## WHAT TO DO
Reproduce every line of text in each of the items below, character for character and in the same order.

[Start of Attachment]

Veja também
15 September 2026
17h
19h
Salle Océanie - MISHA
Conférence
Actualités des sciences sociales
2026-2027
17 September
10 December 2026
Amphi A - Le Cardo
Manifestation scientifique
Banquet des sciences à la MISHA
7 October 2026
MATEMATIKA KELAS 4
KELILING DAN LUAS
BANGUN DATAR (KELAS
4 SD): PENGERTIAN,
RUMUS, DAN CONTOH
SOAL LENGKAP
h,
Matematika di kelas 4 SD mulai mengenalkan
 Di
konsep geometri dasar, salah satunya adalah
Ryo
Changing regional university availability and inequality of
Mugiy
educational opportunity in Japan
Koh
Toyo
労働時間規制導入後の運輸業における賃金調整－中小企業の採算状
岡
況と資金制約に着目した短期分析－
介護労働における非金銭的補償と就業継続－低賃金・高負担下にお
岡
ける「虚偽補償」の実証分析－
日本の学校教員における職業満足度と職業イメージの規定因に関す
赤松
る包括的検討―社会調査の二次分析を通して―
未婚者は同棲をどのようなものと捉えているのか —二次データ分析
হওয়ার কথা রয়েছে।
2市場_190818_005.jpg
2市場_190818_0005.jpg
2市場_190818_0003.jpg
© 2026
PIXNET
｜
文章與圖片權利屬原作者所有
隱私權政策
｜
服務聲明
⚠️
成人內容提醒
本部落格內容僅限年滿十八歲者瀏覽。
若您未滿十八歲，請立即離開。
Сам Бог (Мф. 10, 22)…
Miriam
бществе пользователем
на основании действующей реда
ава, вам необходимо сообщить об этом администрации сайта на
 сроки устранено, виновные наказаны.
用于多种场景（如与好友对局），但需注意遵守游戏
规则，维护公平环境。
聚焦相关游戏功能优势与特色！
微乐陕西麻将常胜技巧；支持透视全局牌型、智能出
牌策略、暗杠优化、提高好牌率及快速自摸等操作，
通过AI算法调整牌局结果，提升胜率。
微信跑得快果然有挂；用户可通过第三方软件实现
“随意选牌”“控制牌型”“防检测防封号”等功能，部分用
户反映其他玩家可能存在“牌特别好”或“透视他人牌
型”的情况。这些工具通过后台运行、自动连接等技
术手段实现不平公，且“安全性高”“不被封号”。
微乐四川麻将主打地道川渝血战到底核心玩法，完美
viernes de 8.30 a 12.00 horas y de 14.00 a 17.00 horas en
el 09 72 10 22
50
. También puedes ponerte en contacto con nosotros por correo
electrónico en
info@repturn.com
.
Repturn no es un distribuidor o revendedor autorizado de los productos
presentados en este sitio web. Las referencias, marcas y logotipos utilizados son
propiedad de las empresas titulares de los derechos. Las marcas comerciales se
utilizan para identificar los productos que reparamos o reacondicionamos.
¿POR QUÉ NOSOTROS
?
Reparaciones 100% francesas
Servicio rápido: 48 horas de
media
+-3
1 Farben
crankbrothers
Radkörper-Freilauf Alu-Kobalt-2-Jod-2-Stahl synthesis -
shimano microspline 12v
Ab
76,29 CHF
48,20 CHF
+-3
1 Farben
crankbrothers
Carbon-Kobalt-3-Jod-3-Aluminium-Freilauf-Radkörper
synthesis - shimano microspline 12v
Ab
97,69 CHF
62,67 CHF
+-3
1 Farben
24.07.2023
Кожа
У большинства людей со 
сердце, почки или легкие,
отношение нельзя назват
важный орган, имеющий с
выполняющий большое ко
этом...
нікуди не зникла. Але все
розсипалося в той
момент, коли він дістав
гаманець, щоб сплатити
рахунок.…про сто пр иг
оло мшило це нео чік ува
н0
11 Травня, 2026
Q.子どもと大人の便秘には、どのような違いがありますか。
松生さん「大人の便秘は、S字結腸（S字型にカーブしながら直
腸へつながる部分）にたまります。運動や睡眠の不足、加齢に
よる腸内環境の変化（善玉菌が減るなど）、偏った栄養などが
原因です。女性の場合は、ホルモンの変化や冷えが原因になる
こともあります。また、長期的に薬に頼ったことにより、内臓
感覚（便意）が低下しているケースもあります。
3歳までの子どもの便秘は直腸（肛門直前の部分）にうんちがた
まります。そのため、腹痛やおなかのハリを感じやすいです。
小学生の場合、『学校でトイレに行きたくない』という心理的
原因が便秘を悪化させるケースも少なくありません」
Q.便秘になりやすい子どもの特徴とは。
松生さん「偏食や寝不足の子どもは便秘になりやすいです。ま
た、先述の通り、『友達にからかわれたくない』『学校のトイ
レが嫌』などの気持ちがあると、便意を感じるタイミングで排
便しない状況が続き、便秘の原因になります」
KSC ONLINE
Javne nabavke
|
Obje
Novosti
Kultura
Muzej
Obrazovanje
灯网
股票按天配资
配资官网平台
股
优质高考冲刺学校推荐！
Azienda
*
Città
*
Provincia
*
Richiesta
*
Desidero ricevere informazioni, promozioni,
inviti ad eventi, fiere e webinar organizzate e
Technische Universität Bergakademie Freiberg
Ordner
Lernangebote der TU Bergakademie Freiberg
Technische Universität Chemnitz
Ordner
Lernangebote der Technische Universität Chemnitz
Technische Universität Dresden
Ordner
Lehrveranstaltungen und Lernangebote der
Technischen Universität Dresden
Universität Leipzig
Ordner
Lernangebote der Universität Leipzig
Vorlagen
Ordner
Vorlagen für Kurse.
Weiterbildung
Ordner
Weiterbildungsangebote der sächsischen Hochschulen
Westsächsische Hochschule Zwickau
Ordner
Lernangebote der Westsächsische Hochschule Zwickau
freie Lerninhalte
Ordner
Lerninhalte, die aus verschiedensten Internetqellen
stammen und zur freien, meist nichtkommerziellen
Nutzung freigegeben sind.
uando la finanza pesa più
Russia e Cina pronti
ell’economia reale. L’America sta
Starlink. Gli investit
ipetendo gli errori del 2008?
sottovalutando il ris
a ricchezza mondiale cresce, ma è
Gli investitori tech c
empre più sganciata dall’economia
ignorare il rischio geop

[End of Attachment]

## EXERCISE RESPONSE
Veja também
15 September 2026
17h
19h
Salle Océanie - MISHA
Conférence
Actualités des sciences sociales
2026-2027
17 September
10 December 2026
Amphi A - Le Cardo
Manifestation scientifique
Banquet des sciences à la MISHA
7 October 2026
MATEMATIKA KELAS 4
KELILING DAN LUAS
BANGUN DATAR (KELAS
4 SD): PENGERTIAN,
RUMUS, DAN CONTOH
SOAL LENGKAP
h,
Matematika di kelas 4 SD mulai mengenalkan
 Di
konsep geometri dasar, salah satunya adalah
Ryo
Changing regional university availability and inequality of
Mugiy
educational opportunity in Japan
Koh
Toyo
労働時間規制導入後の運輸業における賃金調整－中小企業の採算状
岡
況と資金制約に着目した短期分析－
介護労働における非金銭的補償と就業継続－低賃金・高負担下にお
岡
ける「虚偽補償」の実証分析－
日本の学校教員における職業満足度と職業イメージの規定因に関す
赤松
る包括的検討―社会調査の二次分析を通して―
未婚者は同棲をどのようなものと捉えているのか —二次データ分析
হওয়ার কথা রয়েছে।
2市場_190818_005.jpg
2市場_190818_0005.jpg
2市場_190818_0003.jpg
© 2026
PIXNET
｜
文章與圖片權利屬原作者所有
隱私權政策
｜
服務聲明
⚠️
成人內容提醒
本部落格內容僅限年滿十八歲者瀏覽。
若您未滿十八歲，請立即離開。
Сам Бог (Мф. 10, 22)…
Miriam
бществе пользователем
на основании действующей реда
ава, вам необходимо сообщить об этом администрации сайта на
 сроки устранено, виновные наказаны.
用于多种场景（如与好友对局），但需注意遵守游戏
规则，维护公平环境。
聚焦相关游戏功能优势与特色！
微乐陕西麻将常胜技巧；支持透视全局牌型、智能出
牌策略、暗杠优化、提高好牌率及快速自摸等操作，
通过AI算法调整牌局结果，提升胜率。
微信跑得快果然有挂；用户可通过第三方软件实现
“随意选牌”“控制牌型”“防检测防封号”等功能，部分用
户反映其他玩家可能存在“牌特别好”或“透视他人牌
型”的情况。这些工具通过后台运行、自动连接等技
术手段实现不平公，且“安全性高”“不被封号”。
微乐四川麻将主打地道川渝血战到底核心玩法，完美
viernes de 8.30 a 12.00 horas y de 14.00 a 17.00 horas en
el 09 72 10 22
50
. También puedes ponerte en contacto con nosotros por correo
electrónico en
info@repturn.com
.
Repturn no es un distribuidor o revendedor autorizado de los productos
presentados en este sitio web. Las referencias, marcas y logotipos utilizados son
propiedad de las empresas titulares de los derechos. Las marcas comerciales se
utilizan para identificar los productos que reparamos o reacondicionamos.
¿POR QUÉ NOSOTROS
?
Reparaciones 100% francesas
Servicio rápido: 48 horas de
media
+-3
1 Farben
crankbrothers
Radkörper-Freilauf Alu-Kobalt-2-Jod-2-Stahl synthesis -
shimano microspline 12v
Ab
76,29 CHF
48,20 CHF
+-3
1 Farben
crankbrothers
Carbon-Kobalt-3-Jod-3-Aluminium-Freilauf-Radkörper
synthesis - shimano microspline 12v
Ab
97,69 CHF
62,67 CHF
+-3
1 Farben
24.07.2023
Кожа
У большинства людей со 
сердце, почки или легкие,
отношение нельзя назват
важный орган, имеющий с
выполняющий большое ко
этом...
нікуди не зникла. Але все
розсипалося в той
момент, коли він дістав
гаманець, щоб сплатити
рахунок.…про сто пр иг
оло мшило це нео чік ува
н0
11 Травня, 2026
Q.子どもと大人の便秘には、どのような違いがありますか。
松生さん「大人の便秘は、S字結腸（S字型にカーブしながら直
腸へつながる部分）にたまります。運動や睡眠の不足、加齢に
よる腸内環境の変化（善玉菌が減るなど）、偏った栄養などが
原因です。女性の場合は、ホルモンの変化や冷えが原因になる
こともあります。また、長期的に薬に頼ったことにより、内臓
感覚（便意）が低下しているケースもあります。
3歳までの子どもの便秘は直腸（肛門直前の部分）にうんちがた
まります。そのため、腹痛やおなかのハリを感じやすいです。
小学生の場合、『学校でトイレに行きたくない』という心理的
原因が便秘を悪化させるケースも少なくありません」
Q.便秘になりやすい子どもの特徴とは。
松生さん「偏食や寝不足の子どもは便秘になりやすいです。ま
た、先述の通り、『友達にからかわれたくない』『学校のトイ
レが嫌』などの気持ちがあると、便意を感じるタイミングで排
便しない状況が続き、便秘の原因になります」
KSC ONLINE
Javne nabavke
|
Obje
Novosti
Kultura
Muzej
Obrazovanje
灯网
股票按天配资
配资官网平台
股
优质高考冲刺学校推荐！
Azienda
*
Città
*
Provincia
*
Richiesta
*
Desidero ricevere informazioni, promozioni,
inviti ad eventi, fiere e webinar organizzate e
Technische Universität Bergakademie Freiberg
Ordner
Lernangebote der TU Bergakademie Freiberg
Technische Universität Chemnitz
Ordner
Lernangebote der Technische Universität Chemnitz
Technische Universität Dresden
Ordner
Lehrveranstaltungen und Lernangebote der
Technischen Universität Dresden
Universität Leipzig
Ordner
Lernangebote der Universität Leipzig
Vorlagen
Ordner
Vorlagen für Kurse.
Weiterbildung
Ordner
Weiterbildungsangebote der sächsischen Hochschulen
Westsächsische Hochschule Zwickau
Ordner
Lernangebote der Westsächsische Hochschule Zwickau
freie Lerninhalte
Ordner
Lerninhalte, die aus verschiedensten Internetqellen
stammen und zur freien, meist nichtkommerziellen
Nutzung freigegeben sind.
uando la finanza pesa più
Russia e Cina pronti
ell’economia reale. L’America sta
Starlink. Gli investit
ipetendo gli errori del 2008?
sottovalutando il ris
a ricchezza mondiale cresce, ma è
Gli investitori tech c
empre più sganciata dall’economia
ignorare il rischio geop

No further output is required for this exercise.